Bacağı içinde iki adet dikiş atıldı ve sarıldı, bacağının iki yanından da aşağıya doğru inen uzunca çizikler vardı, birisi ince, diğeri daha derindi. Ama ciddi zedelenme ya da kırık yoktu. Hodan'ın Kızıl Kız'ı gitmeden önce son görevini de yerine getirmişti, sürücüsünü iyi korumuştu.

"Sana nasıl teşekkür edeceğimi bilmiyorum," Hunter doktorun çadırdan çıkmasını bekledi. "örümcek. Adamları bekleseydik bu kadar şanslı olmayabilirdim."

"Sorun değil," diye göğüs şişirdi Parker. "beklemeyi göze alamazdım."

Crystal, Peter'a yandan sarıldı. "Kahramanlık için maskeye gerek yokmuş demek ki Peter, sen böyle de kahramansın." ardından örümceğinin yanağına histerik bir öpücük bıraktı.

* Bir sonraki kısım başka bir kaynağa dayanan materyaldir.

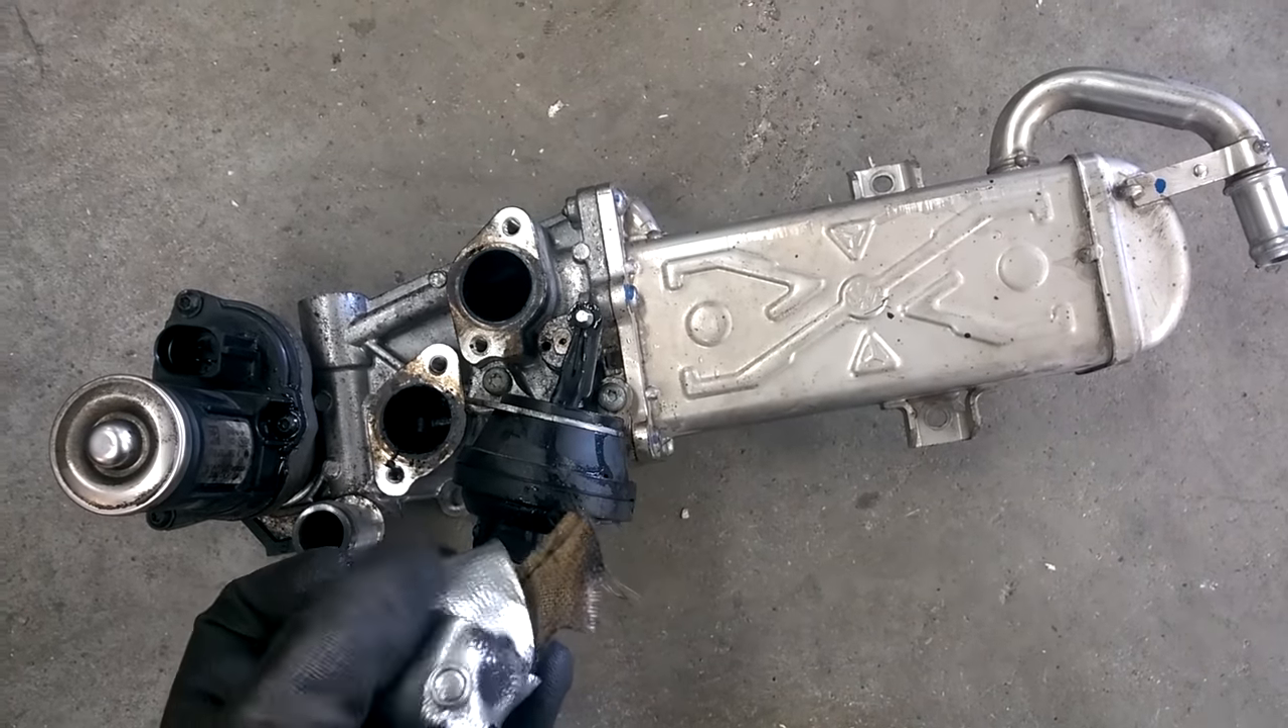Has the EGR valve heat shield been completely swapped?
No.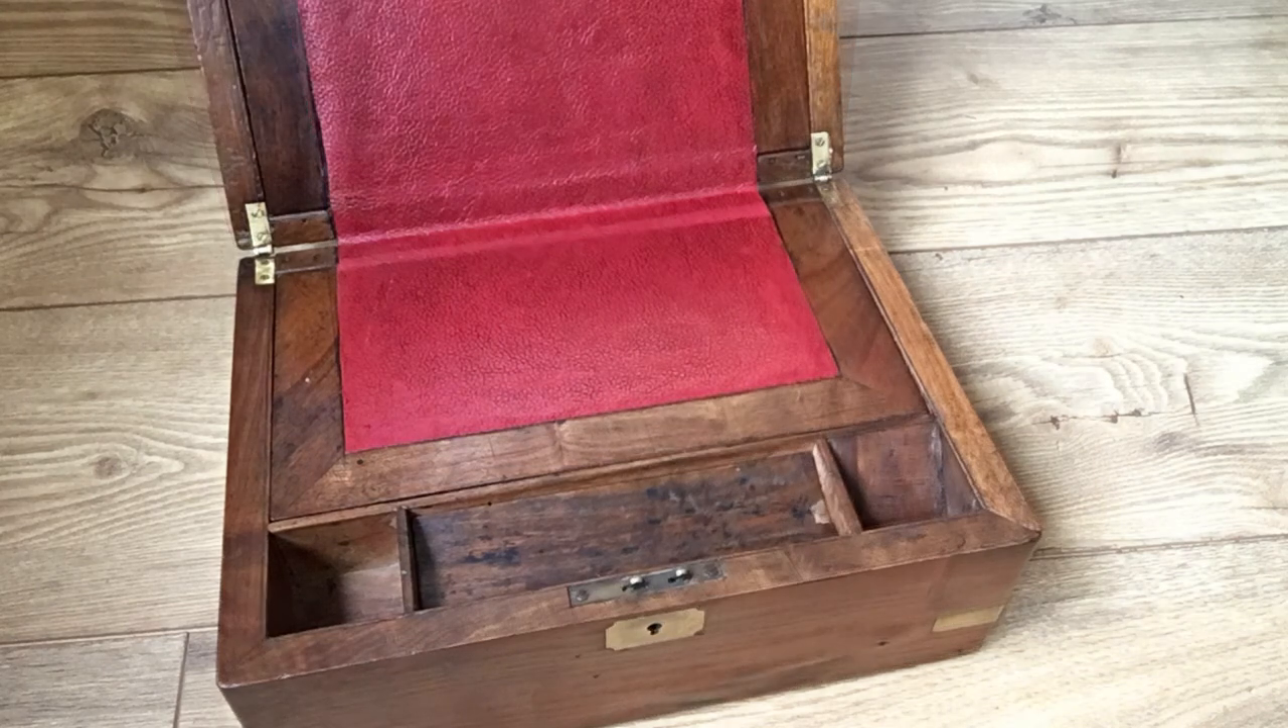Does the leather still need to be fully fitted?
No.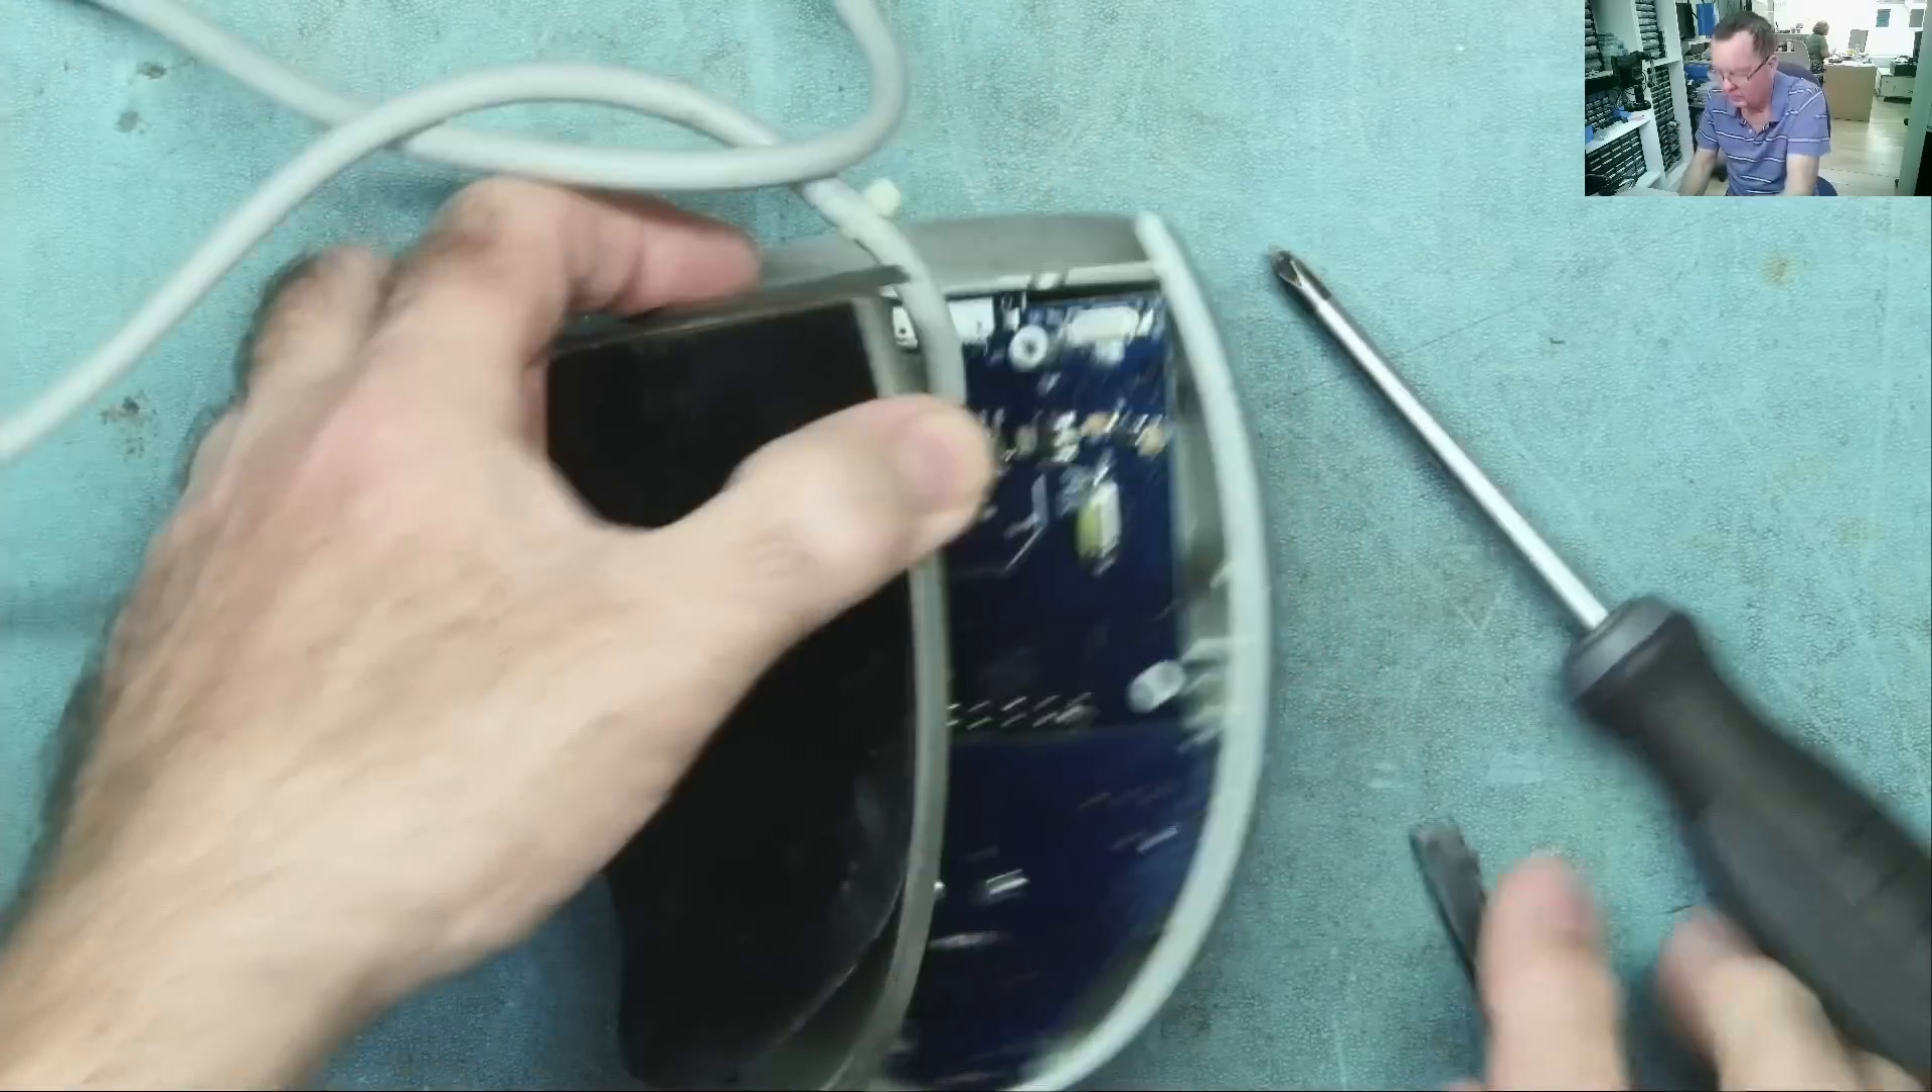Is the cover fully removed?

Ryan sadece izledi. Peter ona gülümsedi. Ryan karşılık verdi.

Öte yandan;

Kaykay pistinde öpüşen biri sarışın biri bereli, ikisinde de fırtına ve tsunami estiren iki Northwood'lu vardı.

Jordan ve Rogers.

Blake kızarmış dudaklarını Dylan'ın dudaklarından çekti, ikisi de soluk soluğaydı. Dylan ilk kez utandı, Blake'in altındayken nasıl göründüğünü deli gibi merak ediyordu, aynı şekilde nefes alıp almadığını da.

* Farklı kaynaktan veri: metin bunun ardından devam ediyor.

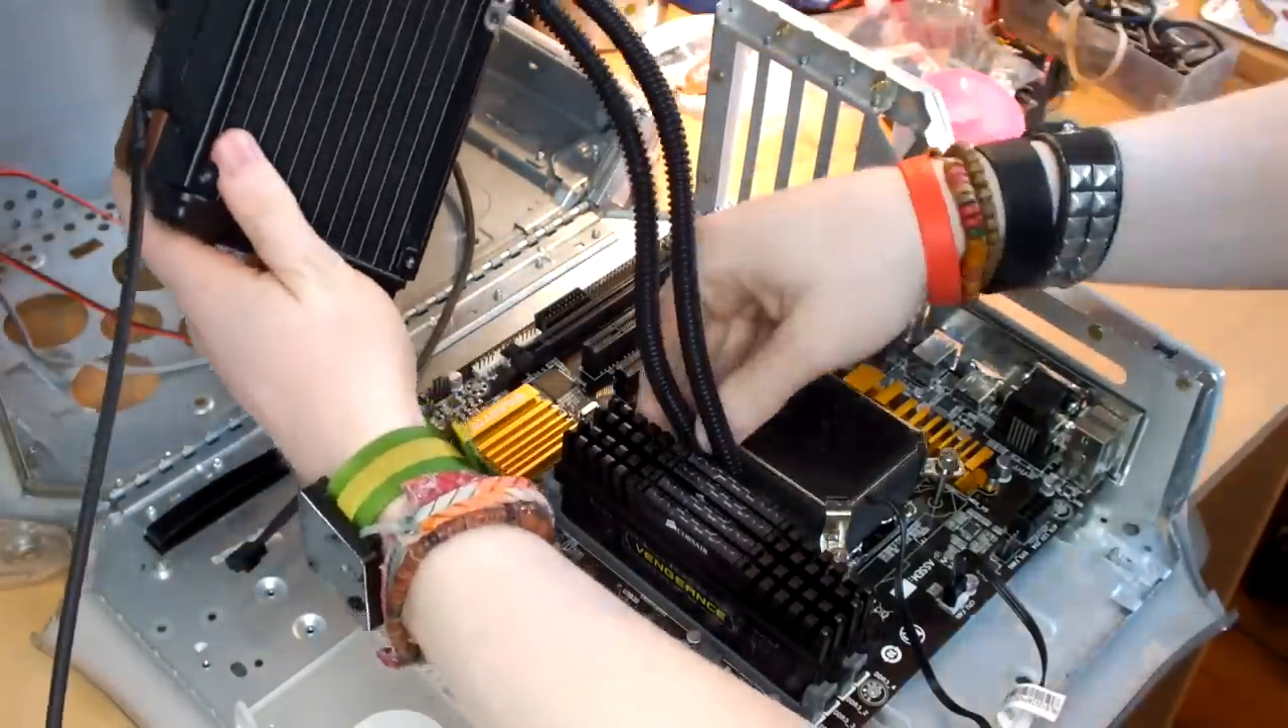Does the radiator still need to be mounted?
Yes.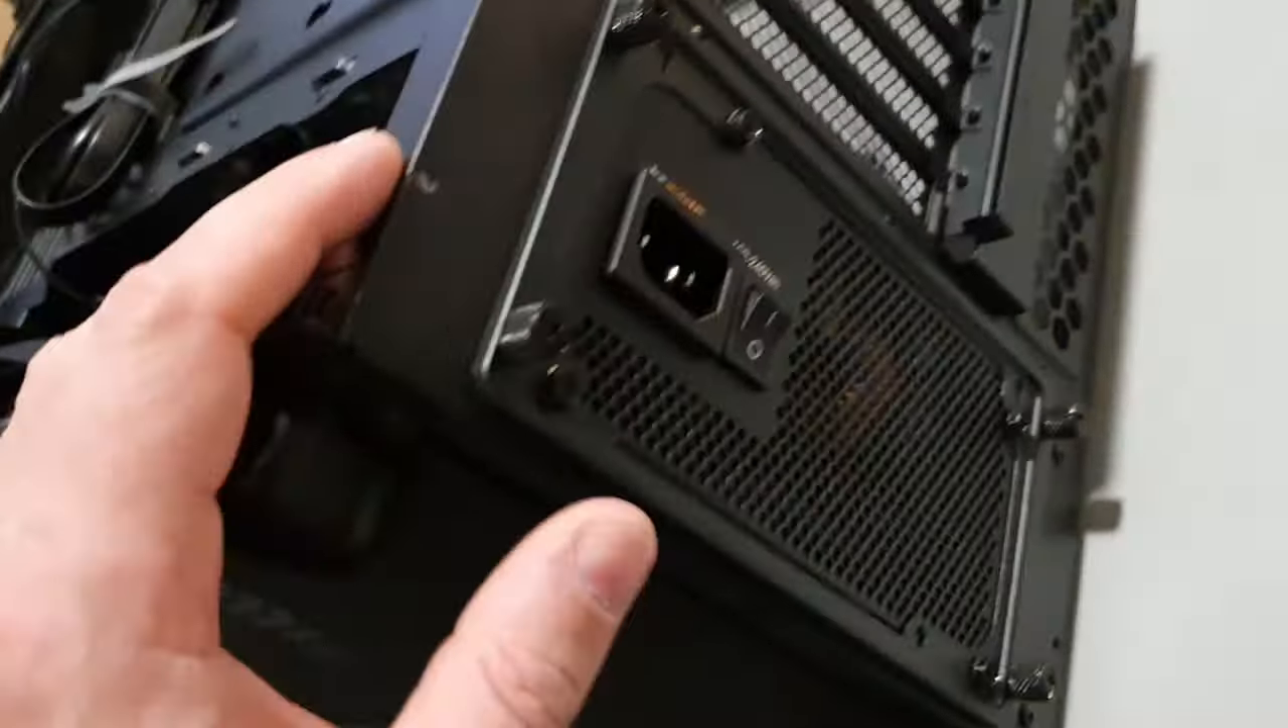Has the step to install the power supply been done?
Yes.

Çünkü... o... Blake ile öpüşmüştü işte.

Aklına ilk gelen şey, Blake'in dudaklarında vazgeçilmez bir tat olduğuydu. Aslında bu dondurmadan da olabilirdi, olmamasını diledi. Sadece bu tadı almak için Blake'i öpebilirdi.

Blake ise... zincirler. Zincirleri kırdığı için şu an gökyüzünde hissediyordu. Bunun başka bir açıklaması yoktu. Öyle ki, bunu yaşayana kadar Dylan ile öpüşmenin hayalini bile kurmamıştı. Sadece, çizmişti. Okulda tanıştıklarından, Dylan'a verdiği çizimlerden beri sadece çift çizimleri çizmişti.

Dylan gözlerini yine Blake'in aralık dudaklarına indirdi, ardından kendi dudaklarının üstünde dilini gezdirdi. "Damla sakızı ve..."

"Sabah ağzıma karadutlu şeker atmıştım." diyerek omuz silkti.

"Güzel birleşim."

"Puding yapabiliriz."

Dylan ağzından aldığı nefesi yine ağzından verdi, Blake limon ve damla sakızı kokusunu alınca gözlerini kırpıştırdı.

"Ne- ne zamandan beri?" diye sordu Dylan. Hala üst üsteydiler, Blake sol dirseğini Dylan'ın başının hizasına koymuş ve kendisini desteklemişti, Dylan ise bir dizini yukarı kaldırmış, ayağını Blake'in belinin hizasında yere sabitlemişti, dışarıdan bakıldığında sanki spor ayakkabısı reklamıydı.